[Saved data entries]
/---

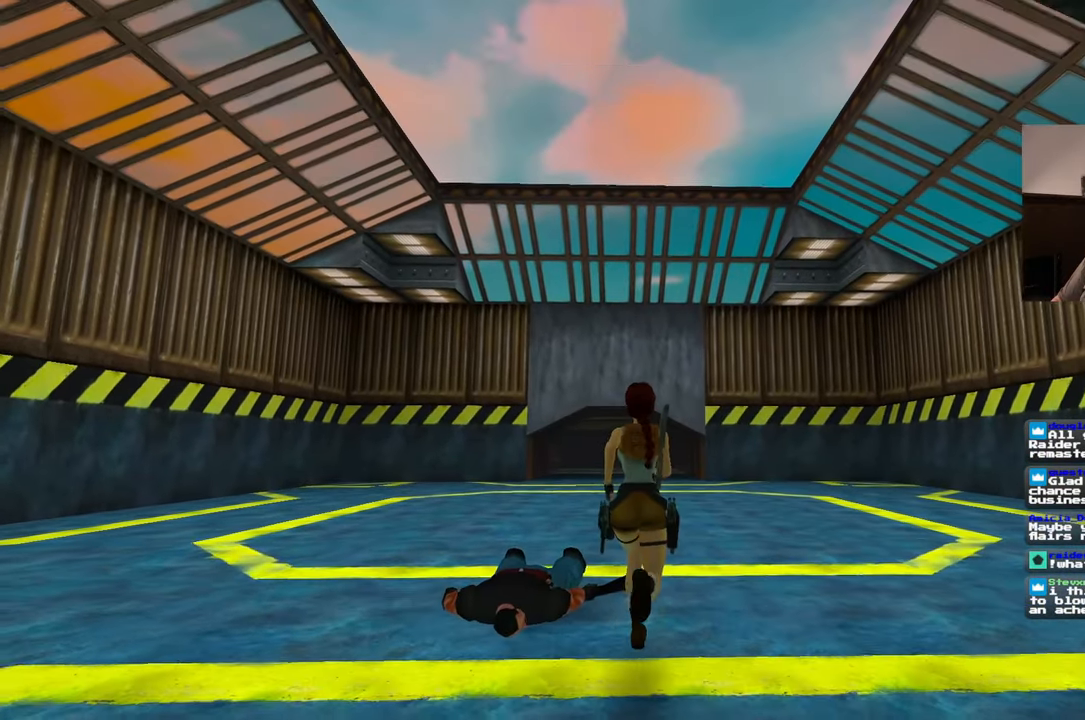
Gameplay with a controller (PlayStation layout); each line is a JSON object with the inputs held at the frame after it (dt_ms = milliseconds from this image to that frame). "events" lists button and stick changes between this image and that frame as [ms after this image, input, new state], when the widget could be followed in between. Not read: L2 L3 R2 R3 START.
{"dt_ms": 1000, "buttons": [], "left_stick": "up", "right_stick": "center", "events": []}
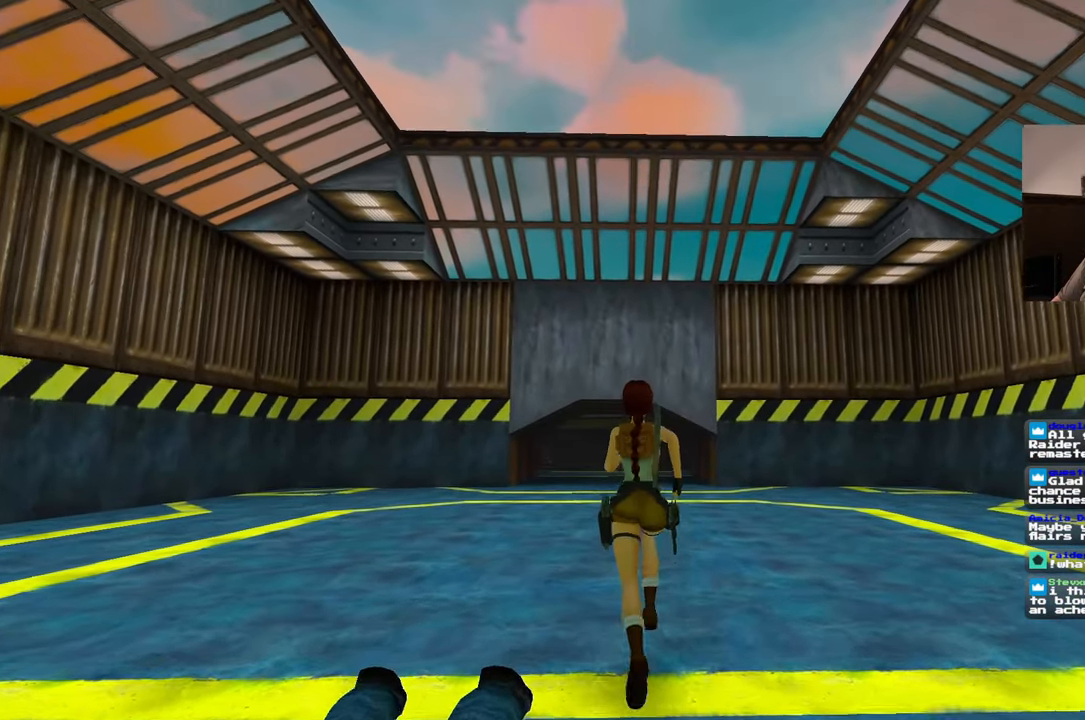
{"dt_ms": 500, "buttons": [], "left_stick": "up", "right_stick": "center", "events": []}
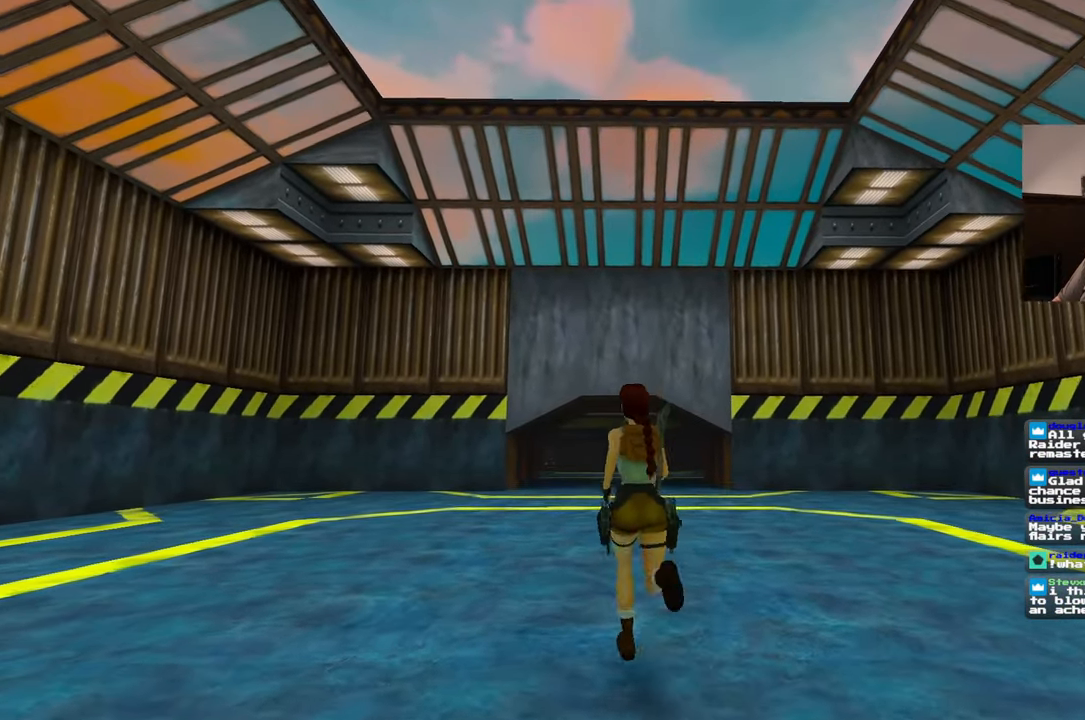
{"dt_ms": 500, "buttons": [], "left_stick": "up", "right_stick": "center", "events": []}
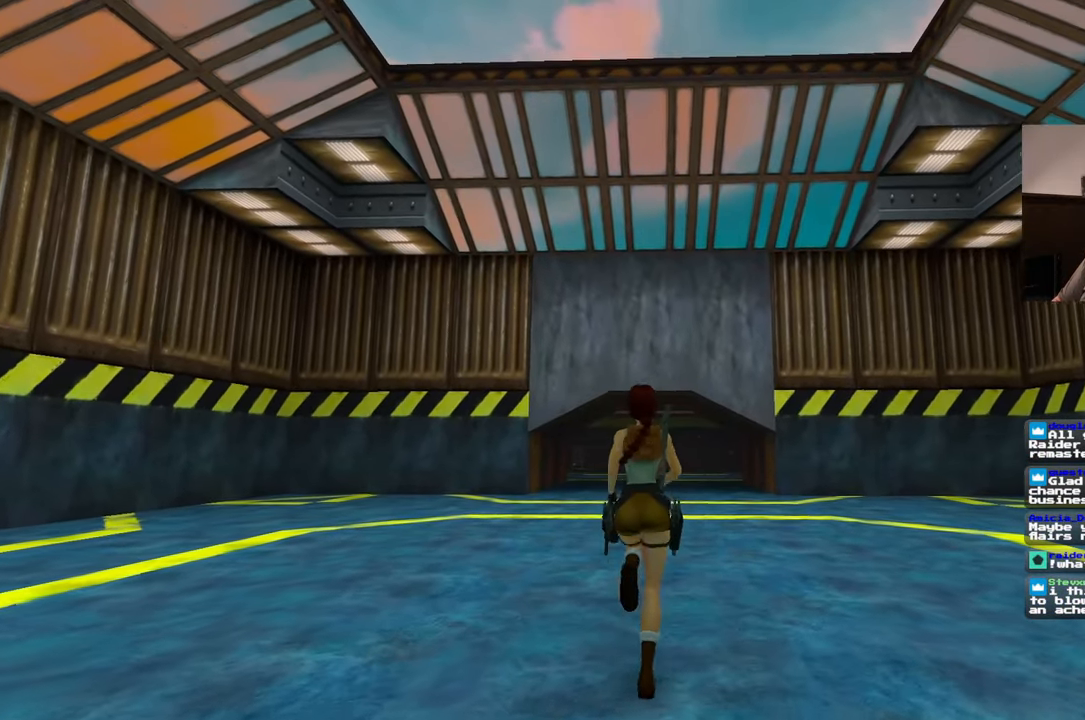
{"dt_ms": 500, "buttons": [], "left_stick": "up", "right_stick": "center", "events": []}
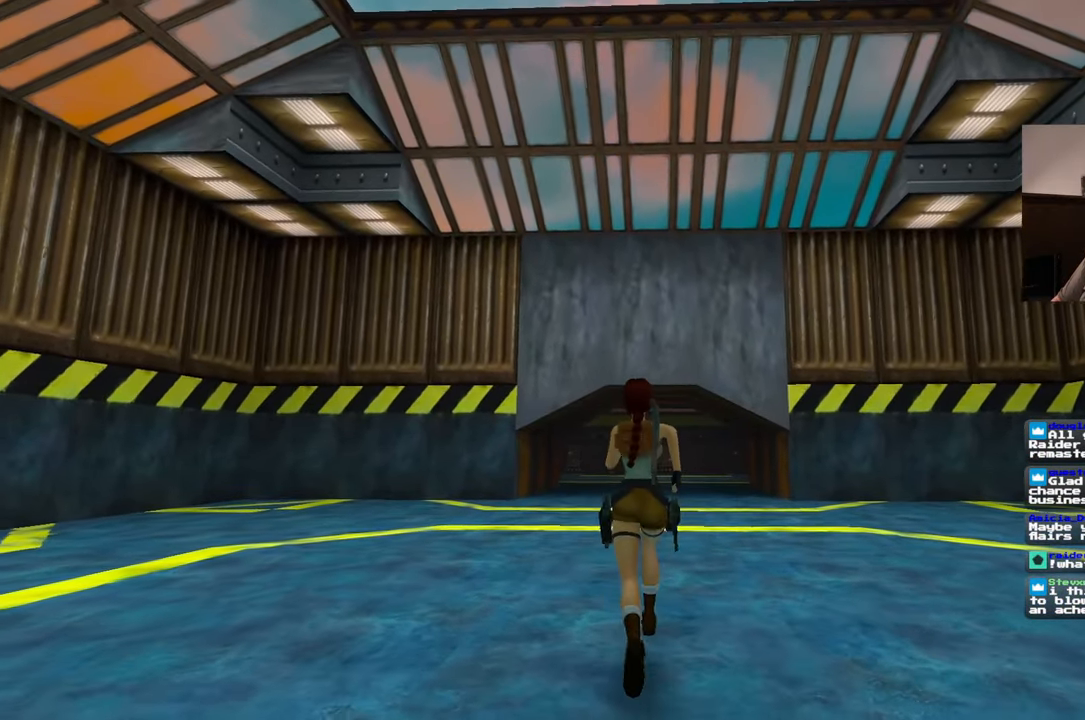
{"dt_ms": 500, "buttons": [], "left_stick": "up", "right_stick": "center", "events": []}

\---

## WHAT THE TASK REQUIRES
In your copy, include every record word for word but no pictures.

## RESPONSE TO THE TASK
Gameplay with a controller (PlayStation layout); each line is a JSON object with the inputs held at the frame after it (dt_ms = milliseconds from this image to that frame). "events" lists button and stick changes between this image and that frame as [ms after this image, input, new state], when the widget could be followed in between. Not read: L2 L3 R2 R3 START.
{"dt_ms": 1000, "buttons": [], "left_stick": "up", "right_stick": "center", "events": []}
{"dt_ms": 500, "buttons": [], "left_stick": "up", "right_stick": "center", "events": []}
{"dt_ms": 500, "buttons": [], "left_stick": "up", "right_stick": "center", "events": []}
{"dt_ms": 500, "buttons": [], "left_stick": "up", "right_stick": "center", "events": []}
{"dt_ms": 500, "buttons": [], "left_stick": "up", "right_stick": "center", "events": []}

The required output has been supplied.